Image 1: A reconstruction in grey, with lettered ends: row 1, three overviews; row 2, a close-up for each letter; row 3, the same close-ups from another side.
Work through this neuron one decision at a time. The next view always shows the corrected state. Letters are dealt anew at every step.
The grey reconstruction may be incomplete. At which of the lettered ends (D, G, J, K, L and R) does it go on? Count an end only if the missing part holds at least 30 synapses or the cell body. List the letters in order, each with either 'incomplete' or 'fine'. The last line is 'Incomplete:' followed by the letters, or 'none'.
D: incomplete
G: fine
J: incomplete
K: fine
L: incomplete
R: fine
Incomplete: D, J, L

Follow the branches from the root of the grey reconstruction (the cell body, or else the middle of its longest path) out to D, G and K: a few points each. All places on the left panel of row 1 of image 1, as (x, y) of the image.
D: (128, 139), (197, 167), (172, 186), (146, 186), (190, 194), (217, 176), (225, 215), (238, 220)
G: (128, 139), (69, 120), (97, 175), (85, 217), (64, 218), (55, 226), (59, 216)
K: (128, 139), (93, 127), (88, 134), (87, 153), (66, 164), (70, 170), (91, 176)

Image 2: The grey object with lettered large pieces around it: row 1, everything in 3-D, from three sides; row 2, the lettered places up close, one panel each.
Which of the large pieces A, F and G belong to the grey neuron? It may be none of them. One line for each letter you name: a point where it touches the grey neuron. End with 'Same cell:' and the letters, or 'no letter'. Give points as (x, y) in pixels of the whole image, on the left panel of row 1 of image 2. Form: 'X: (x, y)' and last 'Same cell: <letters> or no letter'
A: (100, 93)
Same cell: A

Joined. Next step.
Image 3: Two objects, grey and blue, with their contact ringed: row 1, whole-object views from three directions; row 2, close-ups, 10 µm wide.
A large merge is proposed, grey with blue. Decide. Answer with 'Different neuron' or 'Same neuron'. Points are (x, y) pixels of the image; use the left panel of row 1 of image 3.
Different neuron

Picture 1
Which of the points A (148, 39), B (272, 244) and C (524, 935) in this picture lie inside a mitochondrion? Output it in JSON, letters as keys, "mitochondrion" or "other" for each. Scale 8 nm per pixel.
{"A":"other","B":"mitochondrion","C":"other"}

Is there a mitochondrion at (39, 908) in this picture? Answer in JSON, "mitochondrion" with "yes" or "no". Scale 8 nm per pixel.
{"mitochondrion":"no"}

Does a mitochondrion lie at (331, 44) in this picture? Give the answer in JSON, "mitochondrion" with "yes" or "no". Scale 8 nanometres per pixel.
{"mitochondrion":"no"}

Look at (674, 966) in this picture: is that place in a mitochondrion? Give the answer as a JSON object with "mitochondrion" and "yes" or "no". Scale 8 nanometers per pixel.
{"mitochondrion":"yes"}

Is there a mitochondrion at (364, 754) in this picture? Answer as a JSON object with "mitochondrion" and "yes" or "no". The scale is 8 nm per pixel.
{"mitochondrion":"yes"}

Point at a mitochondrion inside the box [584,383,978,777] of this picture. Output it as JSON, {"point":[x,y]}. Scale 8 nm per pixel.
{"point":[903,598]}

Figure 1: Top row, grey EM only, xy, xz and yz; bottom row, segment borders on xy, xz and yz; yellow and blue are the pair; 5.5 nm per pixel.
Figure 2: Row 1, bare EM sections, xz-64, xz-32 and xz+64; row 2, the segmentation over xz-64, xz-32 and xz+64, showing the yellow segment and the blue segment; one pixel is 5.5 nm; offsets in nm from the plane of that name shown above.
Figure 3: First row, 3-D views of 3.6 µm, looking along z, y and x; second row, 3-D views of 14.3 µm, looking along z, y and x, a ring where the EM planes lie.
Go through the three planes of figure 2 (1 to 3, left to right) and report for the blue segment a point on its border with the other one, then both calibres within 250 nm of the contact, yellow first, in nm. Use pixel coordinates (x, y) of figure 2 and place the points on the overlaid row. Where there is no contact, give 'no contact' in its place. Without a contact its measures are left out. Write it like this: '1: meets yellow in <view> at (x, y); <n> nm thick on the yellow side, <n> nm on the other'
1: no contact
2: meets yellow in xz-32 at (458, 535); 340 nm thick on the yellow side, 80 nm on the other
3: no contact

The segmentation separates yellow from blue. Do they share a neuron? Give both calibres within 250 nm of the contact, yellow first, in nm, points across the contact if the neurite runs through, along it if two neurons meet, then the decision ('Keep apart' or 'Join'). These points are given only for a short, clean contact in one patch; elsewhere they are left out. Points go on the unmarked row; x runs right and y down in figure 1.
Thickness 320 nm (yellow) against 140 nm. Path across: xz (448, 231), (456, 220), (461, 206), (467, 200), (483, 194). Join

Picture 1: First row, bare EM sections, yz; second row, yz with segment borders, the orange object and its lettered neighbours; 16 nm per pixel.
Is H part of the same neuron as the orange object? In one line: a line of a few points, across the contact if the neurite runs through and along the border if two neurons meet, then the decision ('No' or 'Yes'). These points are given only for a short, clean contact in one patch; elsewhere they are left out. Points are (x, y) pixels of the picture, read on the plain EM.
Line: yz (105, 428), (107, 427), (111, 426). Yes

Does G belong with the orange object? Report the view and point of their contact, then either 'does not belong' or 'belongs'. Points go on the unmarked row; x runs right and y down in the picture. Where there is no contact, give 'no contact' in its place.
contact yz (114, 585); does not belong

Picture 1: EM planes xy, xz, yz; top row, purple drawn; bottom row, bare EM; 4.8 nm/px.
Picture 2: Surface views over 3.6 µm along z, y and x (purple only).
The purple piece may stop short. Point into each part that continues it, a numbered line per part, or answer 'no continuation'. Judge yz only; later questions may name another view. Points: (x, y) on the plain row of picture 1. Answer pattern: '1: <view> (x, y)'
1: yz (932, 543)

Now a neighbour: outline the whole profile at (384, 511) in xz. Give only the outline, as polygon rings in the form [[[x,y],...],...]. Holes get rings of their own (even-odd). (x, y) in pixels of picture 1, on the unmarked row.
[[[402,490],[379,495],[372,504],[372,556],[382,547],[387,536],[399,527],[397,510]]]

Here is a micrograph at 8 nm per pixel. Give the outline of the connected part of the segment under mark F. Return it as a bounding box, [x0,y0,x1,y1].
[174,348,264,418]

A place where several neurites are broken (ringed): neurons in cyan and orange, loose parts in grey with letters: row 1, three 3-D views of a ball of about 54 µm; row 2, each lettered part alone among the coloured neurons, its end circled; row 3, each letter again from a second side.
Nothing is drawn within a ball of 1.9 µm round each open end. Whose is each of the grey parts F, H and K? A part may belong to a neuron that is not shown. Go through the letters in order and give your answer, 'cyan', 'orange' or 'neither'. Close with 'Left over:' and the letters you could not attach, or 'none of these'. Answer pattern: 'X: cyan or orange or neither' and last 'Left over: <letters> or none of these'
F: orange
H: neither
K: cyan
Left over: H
+++
• _What this task involves_:
Please repeat the data above verbatim, all of it.

• _Solution to the problem_:
Image 1: A reconstruction in grey, with lettered ends: row 1, three overviews; row 2, a close-up for each letter; row 3, the same close-ups from another side.
Work through this neuron one decision at a time. The next view always shows the corrected state. Letters are dealt anew at every step.
The grey reconstruction may be incomplete. At which of the lettered ends (D, G, J, K, L and R) does it go on? Count an end only if the missing part holds at least 30 synapses or the cell body. List the letters in order, each with either 'incomplete' or 'fine'. The last line is 'Incomplete:' followed by the letters, or 'none'.
D: incomplete
G: fine
J: incomplete
K: fine
L: incomplete
R: fine
Incomplete: D, J, L

Follow the branches from the root of the grey reconstruction (the cell body, or else the middle of its longest path) out to D, G and K: a few points each. All places on the left panel of row 1 of image 1, as (x, y) of the image.
D: (128, 139), (197, 167), (172, 186), (146, 186), (190, 194), (217, 176), (225, 215), (238, 220)
G: (128, 139), (69, 120), (97, 175), (85, 217), (64, 218), (55, 226), (59, 216)
K: (128, 139), (93, 127), (88, 134), (87, 153), (66, 164), (70, 170), (91, 176)

Image 2: The grey object with lettered large pieces around it: row 1, everything in 3-D, from three sides; row 2, the lettered places up close, one panel each.
Which of the large pieces A, F and G belong to the grey neuron? It may be none of them. One line for each letter you name: a point where it touches the grey neuron. End with 'Same cell:' and the letters, or 'no letter'. Give points as (x, y) in pixels of the whole image, on the left panel of row 1 of image 2. Form: 'X: (x, y)' and last 'Same cell: <letters> or no letter'
A: (100, 93)
Same cell: A

Joined. Next step.
Image 3: Two objects, grey and blue, with their contact ringed: row 1, whole-object views from three directions; row 2, close-ups, 10 µm wide.
A large merge is proposed, grey with blue. Decide. Answer with 'Different neuron' or 'Same neuron'. Points are (x, y) pixels of the image; use the left panel of row 1 of image 3.
Different neuron

Picture 1
Which of the points A (148, 39), B (272, 244) and C (524, 935) in this picture lie inside a mitochondrion? Output it in JSON, letters as keys, "mitochondrion" or "other" for each. Scale 8 nm per pixel.
{"A":"other","B":"mitochondrion","C":"other"}

Is there a mitochondrion at (39, 908) in this picture? Answer in JSON, "mitochondrion" with "yes" or "no". Scale 8 nm per pixel.
{"mitochondrion":"no"}

Does a mitochondrion lie at (331, 44) in this picture? Give the answer in JSON, "mitochondrion" with "yes" or "no". Scale 8 nanometres per pixel.
{"mitochondrion":"no"}

Look at (674, 966) in this picture: is that place in a mitochondrion? Give the answer as a JSON object with "mitochondrion" and "yes" or "no". Scale 8 nanometers per pixel.
{"mitochondrion":"yes"}

Is there a mitochondrion at (364, 754) in this picture? Answer as a JSON object with "mitochondrion" and "yes" or "no". The scale is 8 nm per pixel.
{"mitochondrion":"yes"}

Point at a mitochondrion inside the box [584,383,978,777] of this picture. Output it as JSON, {"point":[x,y]}. Scale 8 nm per pixel.
{"point":[903,598]}

Figure 1: Top row, grey EM only, xy, xz and yz; bottom row, segment borders on xy, xz and yz; yellow and blue are the pair; 5.5 nm per pixel.
Figure 2: Row 1, bare EM sections, xz-64, xz-32 and xz+64; row 2, the segmentation over xz-64, xz-32 and xz+64, showing the yellow segment and the blue segment; one pixel is 5.5 nm; offsets in nm from the plane of that name shown above.
Figure 3: First row, 3-D views of 3.6 µm, looking along z, y and x; second row, 3-D views of 14.3 µm, looking along z, y and x, a ring where the EM planes lie.
Go through the three planes of figure 2 (1 to 3, left to right) and report for the blue segment a point on its border with the other one, then both calibres within 250 nm of the contact, yellow first, in nm. Use pixel coordinates (x, y) of figure 2 and place the points on the overlaid row. Where there is no contact, give 'no contact' in its place. Without a contact its measures are left out. Write it like this: '1: meets yellow in <view> at (x, y); <n> nm thick on the yellow side, <n> nm on the other'
1: no contact
2: meets yellow in xz-32 at (458, 535); 340 nm thick on the yellow side, 80 nm on the other
3: no contact

The segmentation separates yellow from blue. Do they share a neuron? Give both calibres within 250 nm of the contact, yellow first, in nm, points across the contact if the neurite runs through, along it if two neurons meet, then the decision ('Keep apart' or 'Join'). These points are given only for a short, clean contact in one patch; elsewhere they are left out. Points go on the unmarked row; x runs right and y down in figure 1.
Thickness 320 nm (yellow) against 140 nm. Path across: xz (448, 231), (456, 220), (461, 206), (467, 200), (483, 194). Join

Picture 1: First row, bare EM sections, yz; second row, yz with segment borders, the orange object and its lettered neighbours; 16 nm per pixel.
Is H part of the same neuron as the orange object? In one line: a line of a few points, across the contact if the neurite runs through and along the border if two neurons meet, then the decision ('No' or 'Yes'). These points are given only for a short, clean contact in one patch; elsewhere they are left out. Points are (x, y) pixels of the picture, read on the plain EM.
Line: yz (105, 428), (107, 427), (111, 426). Yes

Does G belong with the orange object? Report the view and point of their contact, then either 'does not belong' or 'belongs'. Points go on the unmarked row; x runs right and y down in the picture. Where there is no contact, give 'no contact' in its place.
contact yz (114, 585); does not belong

Picture 1: EM planes xy, xz, yz; top row, purple drawn; bottom row, bare EM; 4.8 nm/px.
Picture 2: Surface views over 3.6 µm along z, y and x (purple only).
The purple piece may stop short. Point into each part that continues it, a numbered line per part, or answer 'no continuation'. Judge yz only; later questions may name another view. Points: (x, y) on the plain row of picture 1. Answer pattern: '1: <view> (x, y)'
1: yz (932, 543)

Now a neighbour: outline the whole profile at (384, 511) in xz. Give only the outline, as polygon rings in the form [[[x,y],...],...]. Holes get rings of their own (even-odd). (x, y) in pixels of picture 1, on the unmarked row.
[[[402,490],[379,495],[372,504],[372,556],[382,547],[387,536],[399,527],[397,510]]]

Here is a micrograph at 8 nm per pixel. Give the outline of the connected part of the segment under mark F. Return it as a bounding box, [x0,y0,x1,y1].
[174,348,264,418]

A place where several neurites are broken (ringed): neurons in cyan and orange, loose parts in grey with letters: row 1, three 3-D views of a ball of about 54 µm; row 2, each lettered part alone among the coloured neurons, its end circled; row 3, each letter again from a second side.
Nothing is drawn within a ball of 1.9 µm round each open end. Whose is each of the grey parts F, H and K? A part may belong to a neuron that is not shown. Go through the letters in order and give your answer, 'cyan', 'orange' or 'neither'. Close with 'Left over:' and the letters you could not attach, or 'none of these'. Answer pattern: 'X: cyan or orange or neither' and last 'Left over: <letters> or none of these'
F: orange
H: neither
K: cyan
Left over: H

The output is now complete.